§ **REQUIRED WORK**
Go to the line below containing "selvitän tarkemmin, miksi tällainen" and print exactly from there through the line containing "ohjelmointikielet", both included. Print nothing else.

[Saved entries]
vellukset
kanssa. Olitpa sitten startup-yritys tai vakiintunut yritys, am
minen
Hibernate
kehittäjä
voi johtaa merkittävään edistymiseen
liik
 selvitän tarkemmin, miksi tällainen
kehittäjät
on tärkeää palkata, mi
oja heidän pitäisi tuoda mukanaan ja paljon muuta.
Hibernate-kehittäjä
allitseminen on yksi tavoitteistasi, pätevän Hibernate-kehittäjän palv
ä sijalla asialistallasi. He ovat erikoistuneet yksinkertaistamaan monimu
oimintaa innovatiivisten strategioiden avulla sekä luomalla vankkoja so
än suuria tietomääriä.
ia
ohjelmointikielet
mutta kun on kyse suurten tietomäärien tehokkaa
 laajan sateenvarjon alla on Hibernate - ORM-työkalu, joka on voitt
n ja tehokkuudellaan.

§ **RESPONSE TO THE TASK**
 selvitän tarkemmin, miksi tällainen
kehittäjät
on tärkeää palkata, mi
oja heidän pitäisi tuoda mukanaan ja paljon muuta.
Hibernate-kehittäjä
allitseminen on yksi tavoitteistasi, pätevän Hibernate-kehittäjän palv
ä sijalla asialistallasi. He ovat erikoistuneet yksinkertaistamaan monimu
oimintaa innovatiivisten strategioiden avulla sekä luomalla vankkoja so
än suuria tietomääriä.
ia
ohjelmointikielet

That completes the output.